- Goal of the exercise:
Excluding images, repeat the data exactly as given.

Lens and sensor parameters
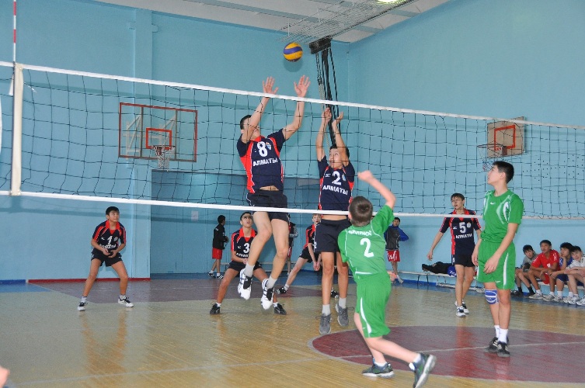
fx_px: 755
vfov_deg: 28.9
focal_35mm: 46
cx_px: 292
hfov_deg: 42.4
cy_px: 194
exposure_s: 1/320
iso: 800
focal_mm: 31
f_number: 4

- Written solution:
fx_px: 755
vfov_deg: 28.9
focal_35mm: 46
cx_px: 292
hfov_deg: 42.4
cy_px: 194
exposure_s: 1/320
iso: 800
focal_mm: 31
f_number: 4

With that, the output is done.